President Park Geun-hye’s allies in the Saenuri Party have gone on the offensive against the opposition Democrats, who want a housecleaning at Korea’s National Intelligence Service. Countering the Democratic Party’s persistent complaints and dramatic flourishes, such as locating their headquarters in a tent outside Seoul’s City Hall, with a vigorous counterattack, Saenuri charged that weakening the spy agency would threaten national security and spark a wave of espionage by North Korea.

“In short, what they want is not reforming the National Intelligence Service, but disbanding it in order to assist pro-North Korea groups and spies,” thundered Choi Kyung-hwan, the ruling party’s floor leader, at a party meeting yesterday. “The DP, which played a crucial role in helping pro-North Korean politicians enter the National Assembly, is now coming up with the idea of helping their anti-state activities by disbanding the NIS.”

In the June 2012 legislative election, the Democrats named no candidates to fill seats in some of their safe constituencies to help the smaller Unified Progressive Party win seats in those areas. The UPP, under attack for its alleged pro-Pyongyang stance and now for rebellion charges against one party legislator, earned 13 seats in the election.

On Tuesday, the DP leadership announced a plan to reform the NIS to retaliate for what it called the spy agency’s meddling in the December 2012 presidential race. One sweeping reform demanded by the opposition would strip it of its long-standing role in domestic intelligence gathering; it would have the authority to gather intelligence and conduct operations only against foreign and North Korean targets.

Following from that broad change, the DP plan would strip the service of its powers to investigate Koreans for suspected pro-North Korea activities. In addition, it would place the spy group, which would be renamed “Intelligence Institute for Unification and Foreign Affairs,” under the prime minister’s office. The NIS is now a special organization controlled directly by the president.

Currently, authority to investigate anti-state activities inside South Korea is shared by the NIS, police and prosecution. The DP wants the NIS dropped from that trio.

The Democrats, many of whom are former student activists from the democracy movement of the 1970s and 1980s, claim that the right to investigate citizens for praising North Korea or assisting in North Korean espionage has led to massive abuses of human rights and trampled on freedom of expression in this country.

To implement its reform plans, the DP has called for a new National Assembly oversight committee to monitor the process. The president and her allies have asked for the NIS to submit its own reform plan.

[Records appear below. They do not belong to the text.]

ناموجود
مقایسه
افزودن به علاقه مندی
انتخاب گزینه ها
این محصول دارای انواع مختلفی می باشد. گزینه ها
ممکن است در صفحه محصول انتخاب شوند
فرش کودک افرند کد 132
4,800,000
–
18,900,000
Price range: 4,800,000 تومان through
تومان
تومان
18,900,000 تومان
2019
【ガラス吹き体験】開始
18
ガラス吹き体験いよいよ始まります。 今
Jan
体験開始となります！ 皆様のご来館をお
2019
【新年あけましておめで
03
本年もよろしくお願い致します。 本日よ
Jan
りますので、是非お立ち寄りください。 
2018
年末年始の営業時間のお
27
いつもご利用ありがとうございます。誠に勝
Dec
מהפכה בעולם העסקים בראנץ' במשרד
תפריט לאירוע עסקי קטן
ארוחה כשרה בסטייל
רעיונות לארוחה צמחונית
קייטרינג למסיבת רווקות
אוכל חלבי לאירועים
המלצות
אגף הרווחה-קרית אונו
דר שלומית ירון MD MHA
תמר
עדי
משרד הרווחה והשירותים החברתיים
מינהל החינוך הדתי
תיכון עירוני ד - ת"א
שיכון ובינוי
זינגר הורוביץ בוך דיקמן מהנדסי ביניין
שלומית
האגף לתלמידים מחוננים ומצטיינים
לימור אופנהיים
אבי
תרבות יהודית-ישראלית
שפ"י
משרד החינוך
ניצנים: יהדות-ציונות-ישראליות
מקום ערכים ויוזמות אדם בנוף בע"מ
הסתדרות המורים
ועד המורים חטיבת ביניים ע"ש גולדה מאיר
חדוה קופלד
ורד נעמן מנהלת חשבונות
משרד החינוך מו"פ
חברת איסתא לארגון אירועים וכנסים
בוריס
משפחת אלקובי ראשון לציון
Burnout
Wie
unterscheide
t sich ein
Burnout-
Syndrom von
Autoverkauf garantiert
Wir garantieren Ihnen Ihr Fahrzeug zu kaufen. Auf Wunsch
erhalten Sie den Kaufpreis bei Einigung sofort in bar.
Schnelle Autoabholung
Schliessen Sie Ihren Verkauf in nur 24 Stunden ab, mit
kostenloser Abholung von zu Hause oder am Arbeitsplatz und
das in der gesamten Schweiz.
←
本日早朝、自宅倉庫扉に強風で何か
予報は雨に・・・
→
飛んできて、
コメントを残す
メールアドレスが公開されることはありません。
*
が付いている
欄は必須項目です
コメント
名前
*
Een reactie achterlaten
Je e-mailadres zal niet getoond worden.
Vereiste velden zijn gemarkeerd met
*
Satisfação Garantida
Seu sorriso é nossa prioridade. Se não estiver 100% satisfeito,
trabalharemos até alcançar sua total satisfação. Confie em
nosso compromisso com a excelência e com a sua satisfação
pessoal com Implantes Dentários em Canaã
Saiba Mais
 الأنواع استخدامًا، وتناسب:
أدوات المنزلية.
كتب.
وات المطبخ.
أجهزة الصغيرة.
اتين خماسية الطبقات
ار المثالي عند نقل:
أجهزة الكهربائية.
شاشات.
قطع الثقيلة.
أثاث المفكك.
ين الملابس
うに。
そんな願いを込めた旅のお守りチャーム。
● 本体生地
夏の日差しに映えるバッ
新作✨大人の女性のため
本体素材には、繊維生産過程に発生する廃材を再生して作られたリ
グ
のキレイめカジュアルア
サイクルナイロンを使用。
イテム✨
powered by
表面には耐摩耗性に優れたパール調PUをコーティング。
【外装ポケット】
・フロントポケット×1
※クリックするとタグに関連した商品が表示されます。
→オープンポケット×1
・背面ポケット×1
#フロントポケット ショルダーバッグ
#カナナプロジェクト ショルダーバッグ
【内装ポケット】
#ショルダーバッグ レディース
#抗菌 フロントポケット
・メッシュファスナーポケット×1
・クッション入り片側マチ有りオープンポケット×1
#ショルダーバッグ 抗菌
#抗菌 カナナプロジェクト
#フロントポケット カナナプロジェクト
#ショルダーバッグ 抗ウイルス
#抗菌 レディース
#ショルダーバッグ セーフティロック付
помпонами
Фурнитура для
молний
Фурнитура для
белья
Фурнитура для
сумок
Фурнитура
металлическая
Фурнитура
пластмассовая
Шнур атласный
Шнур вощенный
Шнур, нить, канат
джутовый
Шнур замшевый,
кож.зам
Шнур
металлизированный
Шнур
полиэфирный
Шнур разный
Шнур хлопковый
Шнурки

“Reform of the NIS is an inevitable order from public and responsibility of the National Assembly,” Chyung Ho-joon, a spokesman of the DP, said in a briefing yesterday. “We once again strongly demand a consensus with the Saenuri Party over forming a special committee to monitor the reforms.”

Saenuri members rejected the idea of putting domestic espionage investigations off limits to the NIS, noting that the two Koreas are technically still at war.

The poster boy for conservative politicians is Lee Seok-ki, a member of the UPP who is now being detained on charges that he and others in his party’s extreme wing plotted a rebellion against the South Korean government in an underground organization.

“The plan means incapacitating the NIS entirely,” Yoon Sang-hyun, a Saenuri leader, said at the party meeting yesterday. “This plan is a serious concern because it could produce a second and third Lee Seok-ki.”